Because prepositions in Russian act like clitics,[66] the syntactic phrase composed of a preposition (most notably, the three that consist of just a single consonant: к, с, and в) and a following word constitutes a phonological word that acts like a single grammatical word.[67] For example, the phrase с друзья́ми ('with friends') is pronounced [zdrʊˈzʲjæmʲɪ]. In the syllable coda, suffixes that contain no vowels may increase the final consonant cluster of a syllable (e.g. Ноябрьск 'city of Noyabrsk' |noˈjabrʲ|+|sk| > [nɐˈjabrʲsk]), theoretically up to seven consonants: монстрств [ˈmonstrstf] ('of monsterships').[68] There is usually an audible release between these consecutive consonants at word boundaries, the major exception being clusters of homorganic consonants.[69]
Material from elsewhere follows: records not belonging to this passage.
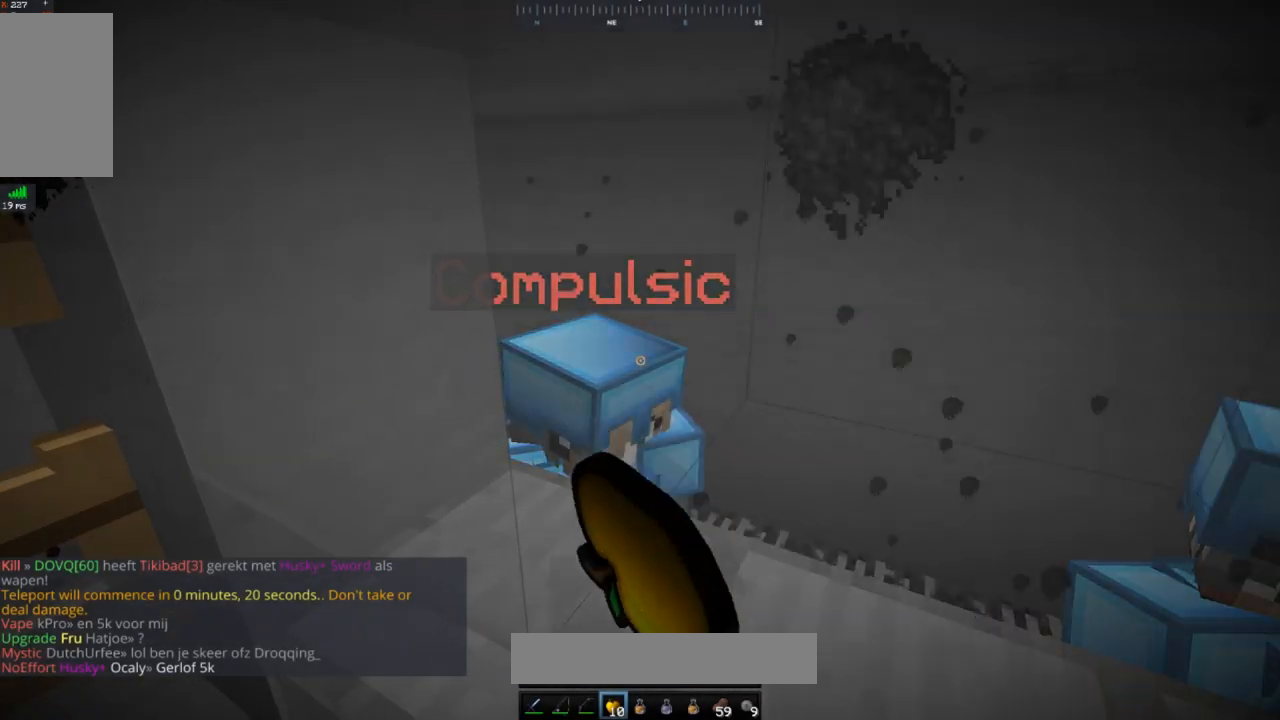
{"keys": [], "mouse": ["left"], "events": [[51, "mouse_left", "up"], [84, "mouse_left", "down"]]}
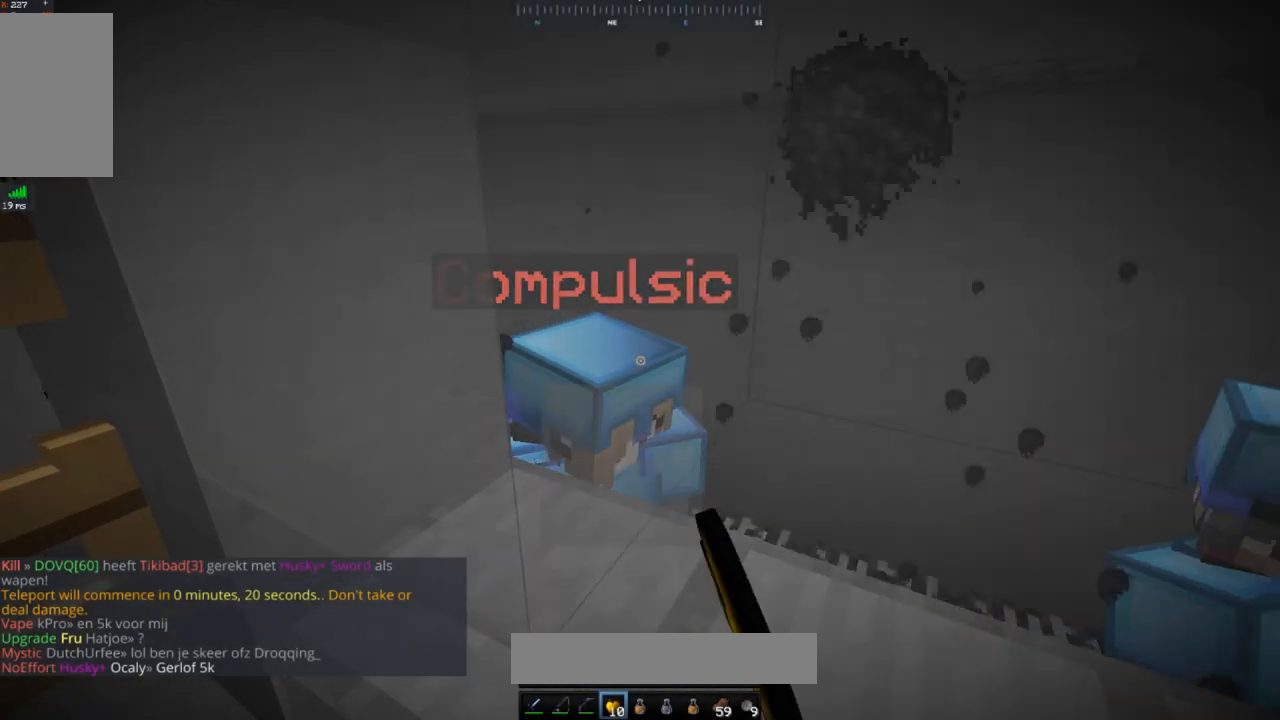
{"keys": [], "mouse": ["left"], "events": [[50, "mouse_left", "up"], [83, "mouse_left", "down"], [200, "mouse_left", "up"], [234, "mouse_left", "down"], [350, "mouse_left", "up"], [384, "mouse_left", "down"]]}
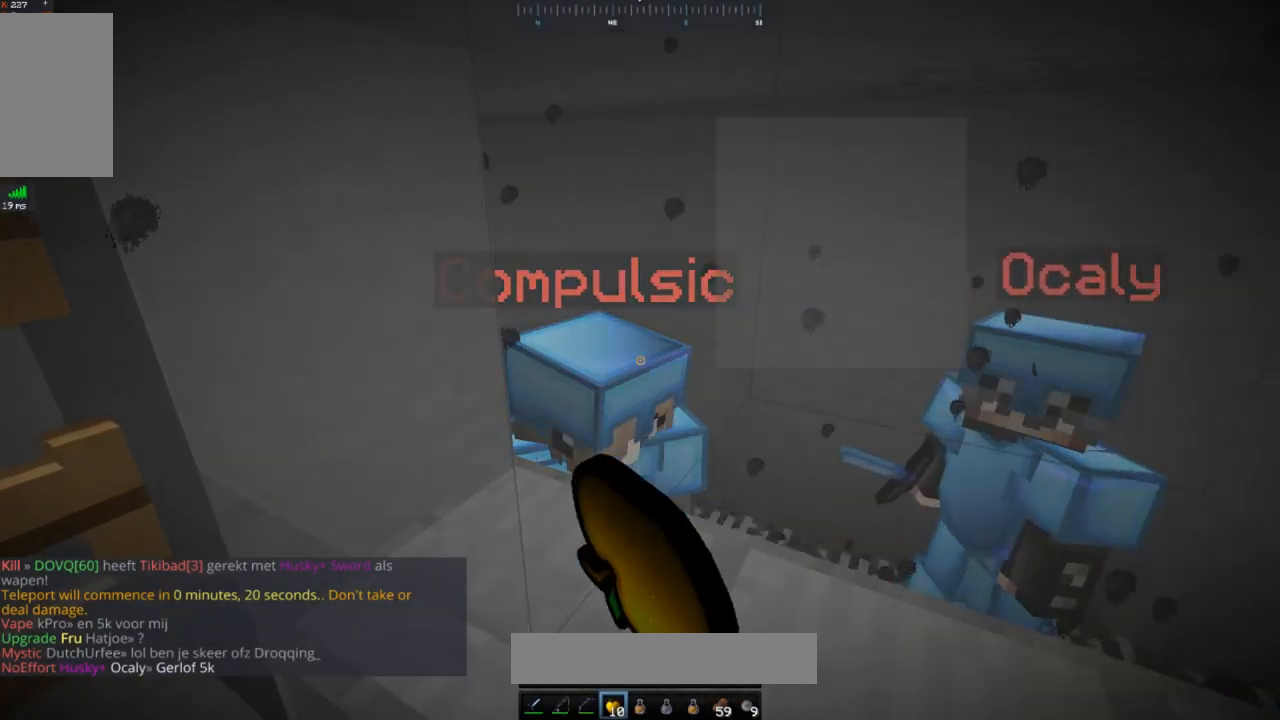
{"keys": [], "mouse": ["left"], "events": []}
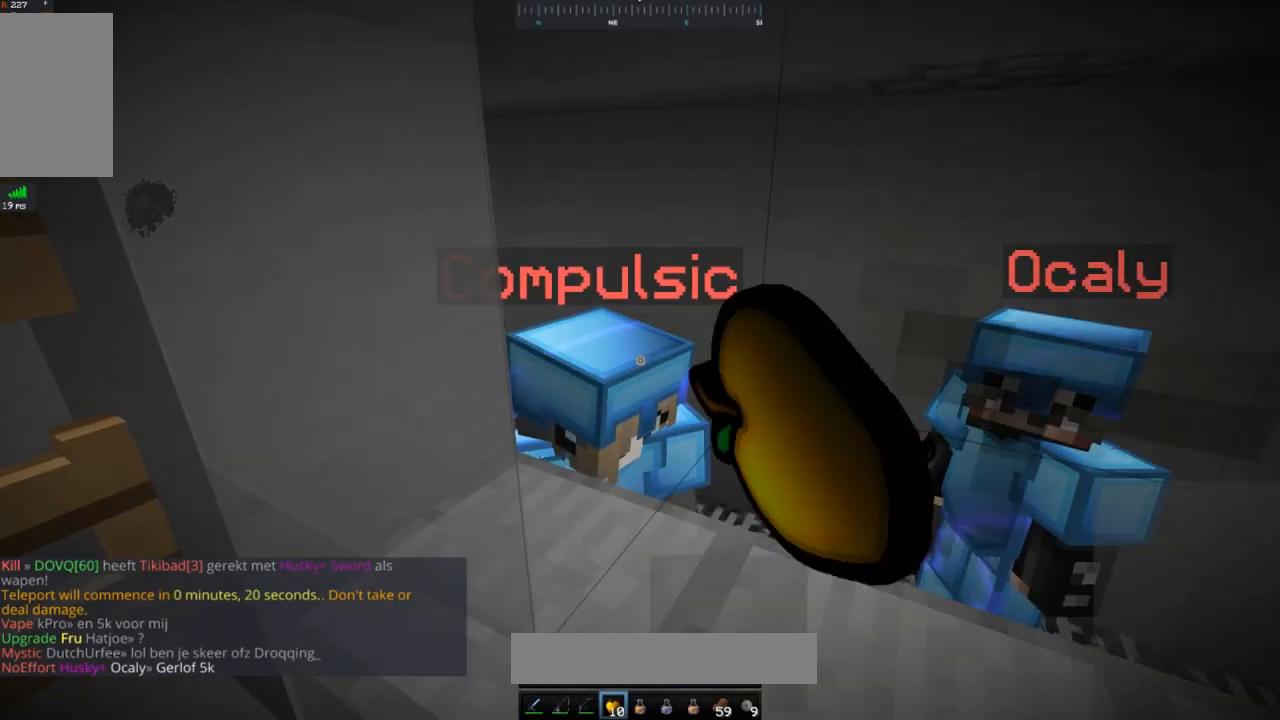
{"keys": [], "mouse": [], "events": [[217, "mouse_left", "up"]]}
Consonant cluster simplification in Russian includes degemination, syncope, dissimilation, and weak vowel insertion. For example, /sɕː/ is pronounced [ɕː], as in расщелина ('cleft'). There are also a few isolated patterns of apparent cluster reduction (as evidenced by the mismatch between pronunciation and orthography) arguably the result of historical simplifications.[70] For example, dental stops are dropped between a dental continuant and a dental nasal or lateral: лестный [ˈlʲɛsnɨj] 'flattering'.[71] Other examples include:

  • /vstv/ > [stv]: чувство 'feeling' [ˈtɕustvə], not [ˈtɕufstvə].[70]
  • /lnt͡s/ > [nt͡s]: солнце 'sun' [ˈsont͡sə], not [ˈsolnt͡sə].[70]
  • /rdt͡s/ > [rt͡s]: сердце 'heart' [ˈsʲɛrt͡sə], not [ˈsʲɛrtt͡sə].
  • /rdt͡ɕ/ > [rt͡ɕ]: сердчишко 'heart (diminutive)' [sʲɪrˈt͡ɕiʂkə], not [sʲɪrtt͡ɕiʂkə].
  • /ndsk/ > [nsk]: шотландский ('Scottish') [ʂɐtˈlanskʲɪj] not [ʂɐtˈlantskʲɪj].[70]
  • /stsk/ > [ssk]: марксистский ('Marxist') [ˈmarksʲɪsskʲɪj] not [ˈmarksʲɪstskʲɪj].[70]

The simplifications of consonant clusters are done selectively; bookish-style words and proper nouns are typically pronounced with all consonants even if they fit the pattern. For example, the word голландка is pronounced in a simplified manner [gɐˈlankə] for the meaning of 'Dutch oven' (a formerly popular type of oven in Russia) and in a full form [gɐˈlantkə] for 'Dutch woman' (a more exotic meaning).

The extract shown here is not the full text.